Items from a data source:
┄┄┄┄┄┄┄┄┄┄┄┄┄┄┄┄┄┄┄┄

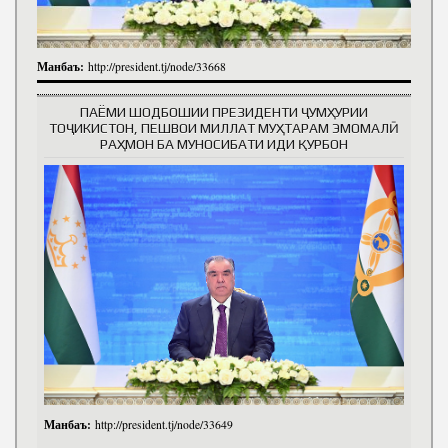
Манбаъ:
http://president.tj/node/33668
ПАЁМИ ШОДБОШИИ ПРЕЗИДЕНТИ ҶУМҲУРИИ
ТОҶИКИСТОН, ПЕШВОИ МИЛЛАТ МУҲТАРАМ ЭМОМАЛӢ
РАҲМОН БА МУНОСИБАТИ ИДИ ҚУРБОН
Манбаъ:
http://president.tj/node/33649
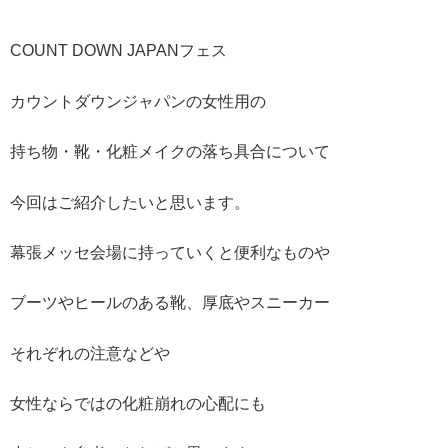
COUNT DOWN JAPANフェス
カウントダウンジャパンの女性用の
持ち物・靴・化粧メイクの落ち具合について
今回はご紹介したいと思います。
幕張メッセ会場に持っていくと便利なものや
ブーツやヒールのある靴、厚底やスニーカー
それぞれの注意などや
女性ならではの化粧崩れの心配にも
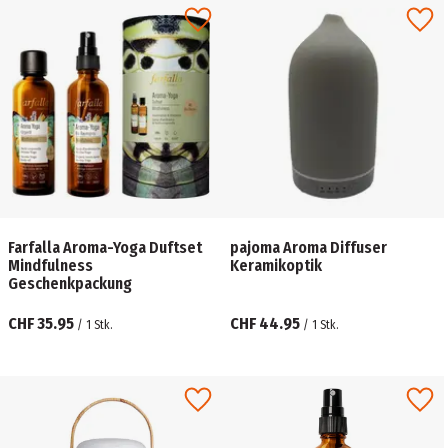
Farfalla Aroma-Yoga Duftset
pajoma Aroma Diffuser
Mindfulness
Keramikoptik
Geschenkpackung
CHF 35.95
CHF 44.95
/
1
Stk.
/
1
Stk.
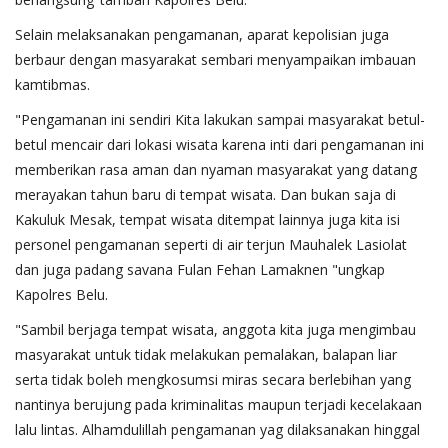
Selain melaksanakan pengamanan, aparat kepolisian juga
berbaur dengan masyarakat sembari menyampaikan imbauan
kamtibmas.
"Pengamanan ini sendiri Kita lakukan sampai masyarakat betul-
betul mencair dari lokasi wisata karena inti dari pengamanan ini
memberikan rasa aman dan nyaman masyarakat yang datang
merayakan tahun baru di tempat wisata. Dan bukan saja di
Kakuluk Mesak, tempat wisata ditempat lainnya juga kita isi
personel pengamanan seperti di air terjun Mauhalek Lasiolat
dan juga padang savana Fulan Fehan Lamaknen "ungkap
Kapolres Belu.
"Sambil berjaga tempat wisata, anggota kita juga mengimbau
masyarakat untuk tidak melakukan pemalakan, balapan liar
serta tidak boleh mengkosumsi miras secara berlebihan yang
nantinya berujung pada kriminalitas maupun terjadi kecelakaan
lalu lintas. Alhamdulillah pengamanan yag dilaksanakan hinggal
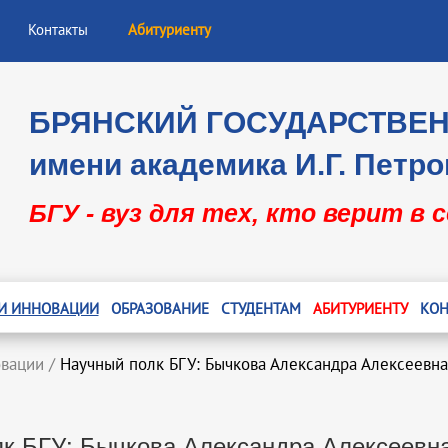
Контакты
Абитуриенту
БРЯНСКИЙ ГОСУДАРСТВЕ
имени академика И.Г. Петро
БГУ - вуз для тех, кто верит в 
 И ИННОВАЦИИ
ОБРАЗОВАНИЕ
СТУДЕНТАМ
АБИТУРИЕНТУ
КОН
овации
/
Научный полк БГУ: Бычкова Александра Алексеевна
к БГУ: Бычкова Александра Алексеевна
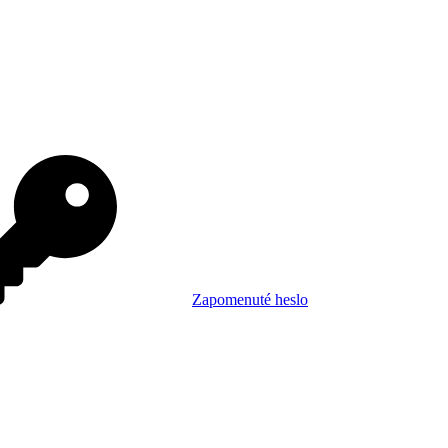
Zapomenuté heslo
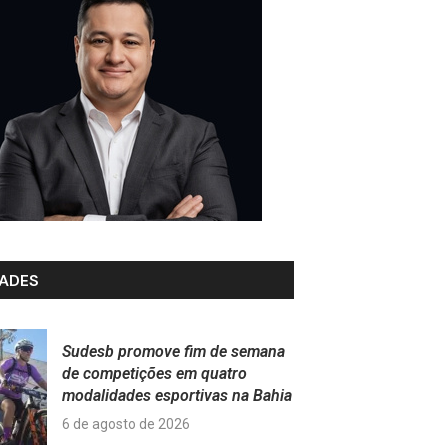
ADES
Sudesb promove fim de semana
de competições em quatro
modalidades esportivas na Bahia
6 de agosto de 2026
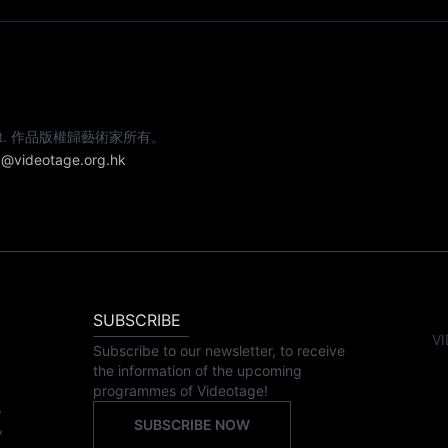
e artist. 作品版權歸藝術家所有。
@videotage.org.hk
SUBSCRIBE
VI
Subscribe to our newsletter, to receive
the information of the upcoming
programmes of Videotage!
,
SUBSCRIBE NOW
,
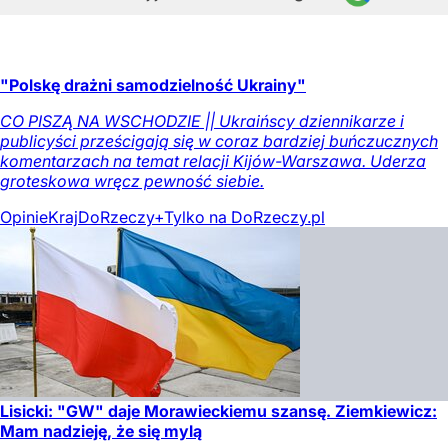
"Polskę drażni samodzielność Ukrainy"
CO PISZĄ NA WSCHODZIE || Ukraińscy dziennikarze i
publicyści prześcigają się w coraz bardziej buńczucznych
komentarzach na temat relacji Kijów-Warszawa. Uderza
groteskowa wręcz pewność siebie.
Opinie
Kraj
DoRzeczy+
Tylko na DoRzeczy.pl
Lisicki: "GW" daje Morawieckiemu szansę. Ziemkiewicz:
Mam nadzieję, że się mylą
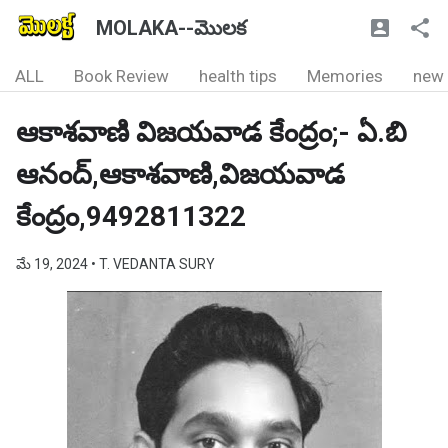
MOLAKA--మొలక
ALL
Book Review
health tips
Memories
new
ఆకాశవాణి విజయవాడ కేంద్రం;- ఏ.బి
ఆనంద్,ఆకాశవాణి,విజయవాడ
కేంద్రం,9492811322
మే 19, 2024
• T. VEDANTA SURY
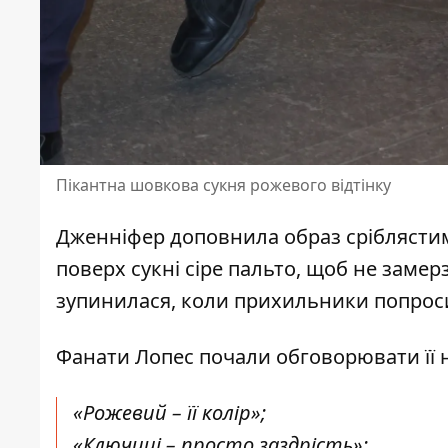
Пікантна шовкова сукня рожевого відтінку
Дженніфер доповнила образ сріблястим
поверх сукні сіре пальто, щоб не заме
зупинилася, коли прихильники попроси
Фанати Лопес почали обговорювати її 
«Рожевий – її колір»;
«Ключиці – просто заздрість»;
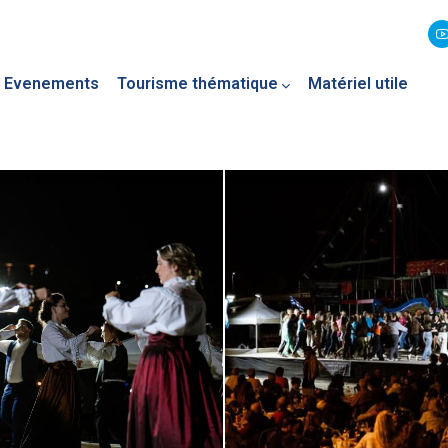
Evenements
Tourisme thématique
Matériel utile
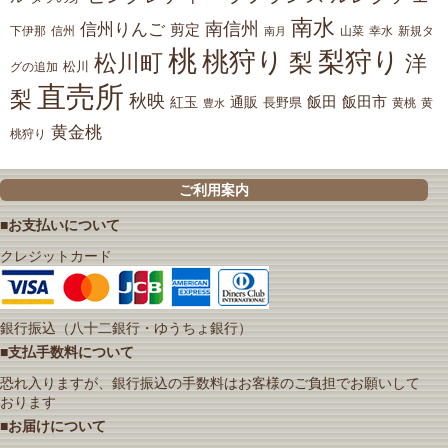
南水
南信州
信州りんご
剪定
下伊那
山菜
信州
南月
幸水
新規タ
桃
桃狩り
梨狩り
梨
松川町
洋
松川
グの追加
直売所
梨
秋映
紅玉
通販
飯田
飯田市
長野県
黄
豊水
黄桃
黄金桃
桃狩り
ご利用案内
■お支払いについて
クレジットカード
銀行振込（八十二銀行・ゆうちょ銀行）
■支払手数料について
恐れ入りますが、銀行振込の手数料はお客様のご負担でお願いして
おります
■お届けについて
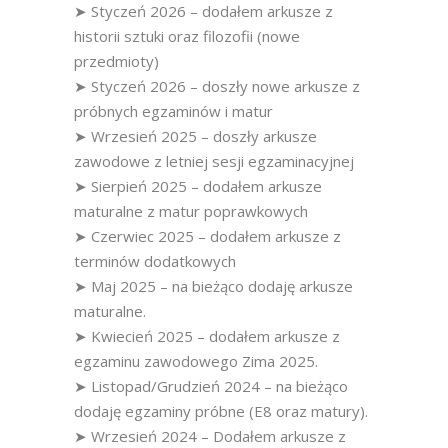
➤ Styczeń 2026 – dodałem arkusze z
historii sztuki oraz filozofii (nowe
przedmioty)
➤ Styczeń 2026 – doszły nowe arkusze z
próbnych egzaminów i matur
➤ Wrzesień 2025 – doszły arkusze
zawodowe z letniej sesji egzaminacyjnej
➤ Sierpień 2025 – dodałem arkusze
maturalne z matur poprawkowych
➤ Czerwiec 2025 – dodałem arkusze z
terminów dodatkowych
➤ Maj 2025 – na bieżąco dodaję arkusze
maturalne.
➤ Kwiecień 2025 – dodałem arkusze z
egzaminu zawodowego Zima 2025.
➤ Listopad/Grudzień 2024 – na bieżąco
dodaję egzaminy próbne (E8 oraz matury).
➤ Wrzesień 2024 – Dodałem arkusze z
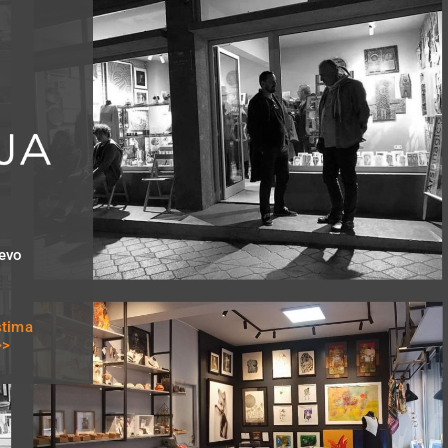
evo
stima
>>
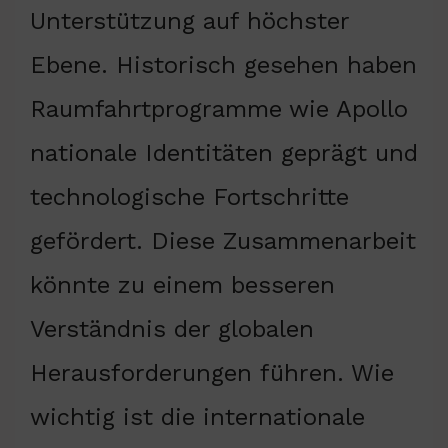
Unterstützung auf höchster
Ebene. Historisch gesehen haben
Raumfahrtprogramme wie Apollo
nationale Identitäten geprägt und
technologische Fortschritte
gefördert. Diese Zusammenarbeit
könnte zu einem besseren
Verständnis der globalen
Herausforderungen führen. Wie
wichtig ist die internationale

┄┄┄┄┄┄┄┄┄┄┄┄┄┄┄┄┄┄┄┄

Task instructions:
In the records above, find the line with "historii sztuki oraz filozofii (nowe". Print exactly from there through the line with "gefördert. Diese Zusammenarbeit", minus the pictures.

Answer space:
historii sztuki oraz filozofii (nowe
przedmioty)
➤ Styczeń 2026 – doszły nowe arkusze z
próbnych egzaminów i matur
➤ Wrzesień 2025 – doszły arkusze
zawodowe z letniej sesji egzaminacyjnej
➤ Sierpień 2025 – dodałem arkusze
maturalne z matur poprawkowych
➤ Czerwiec 2025 – dodałem arkusze z
terminów dodatkowych
➤ Maj 2025 – na bieżąco dodaję arkusze
maturalne.
➤ Kwiecień 2025 – dodałem arkusze z
egzaminu zawodowego Zima 2025.
➤ Listopad/Grudzień 2024 – na bieżąco
dodaję egzaminy próbne (E8 oraz matury).
➤ Wrzesień 2024 – Dodałem arkusze z
evo
stima
>>
Unterstützung auf höchster
Ebene. Historisch gesehen haben
Raumfahrtprogramme wie Apollo
nationale Identitäten geprägt und
technologische Fortschritte
gefördert. Diese Zusammenarbeit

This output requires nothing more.